Input:
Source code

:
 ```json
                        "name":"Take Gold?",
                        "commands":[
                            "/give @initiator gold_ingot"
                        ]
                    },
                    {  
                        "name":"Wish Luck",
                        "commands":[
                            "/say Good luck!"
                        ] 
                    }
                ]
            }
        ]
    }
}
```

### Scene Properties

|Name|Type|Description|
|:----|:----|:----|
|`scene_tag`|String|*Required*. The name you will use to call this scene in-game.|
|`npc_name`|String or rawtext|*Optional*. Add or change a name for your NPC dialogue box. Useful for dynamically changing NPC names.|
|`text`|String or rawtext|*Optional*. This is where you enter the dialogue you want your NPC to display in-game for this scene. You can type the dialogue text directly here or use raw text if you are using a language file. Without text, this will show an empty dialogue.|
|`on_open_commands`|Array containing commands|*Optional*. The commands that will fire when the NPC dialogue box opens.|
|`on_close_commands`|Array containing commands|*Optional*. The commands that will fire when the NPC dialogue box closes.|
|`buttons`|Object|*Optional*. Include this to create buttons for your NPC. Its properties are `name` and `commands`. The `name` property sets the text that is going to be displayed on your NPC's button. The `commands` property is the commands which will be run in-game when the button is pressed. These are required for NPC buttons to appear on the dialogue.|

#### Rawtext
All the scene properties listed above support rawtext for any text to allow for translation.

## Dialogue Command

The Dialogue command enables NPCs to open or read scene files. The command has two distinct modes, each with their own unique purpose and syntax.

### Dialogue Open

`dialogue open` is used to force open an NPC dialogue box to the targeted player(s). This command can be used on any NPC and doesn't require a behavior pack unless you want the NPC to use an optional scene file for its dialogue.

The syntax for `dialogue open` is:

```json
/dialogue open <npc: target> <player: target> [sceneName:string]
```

What you have to do:
All lines from the one with "#### Rawtext" through the final line of the listing above are to be restated word for word; the lines before it are left out.

Written answer:
#### Rawtext
All the scene properties listed above support rawtext for any text to allow for translation.

## Dialogue Command

The Dialogue command enables NPCs to open or read scene files. The command has two distinct modes, each with their own unique purpose and syntax.

### Dialogue Open

`dialogue open` is used to force open an NPC dialogue box to the targeted player(s). This command can be used on any NPC and doesn't require a behavior pack unless you want the NPC to use an optional scene file for its dialogue.

The syntax for `dialogue open` is:

```json
/dialogue open <npc: target> <player: target> [sceneName:string]
```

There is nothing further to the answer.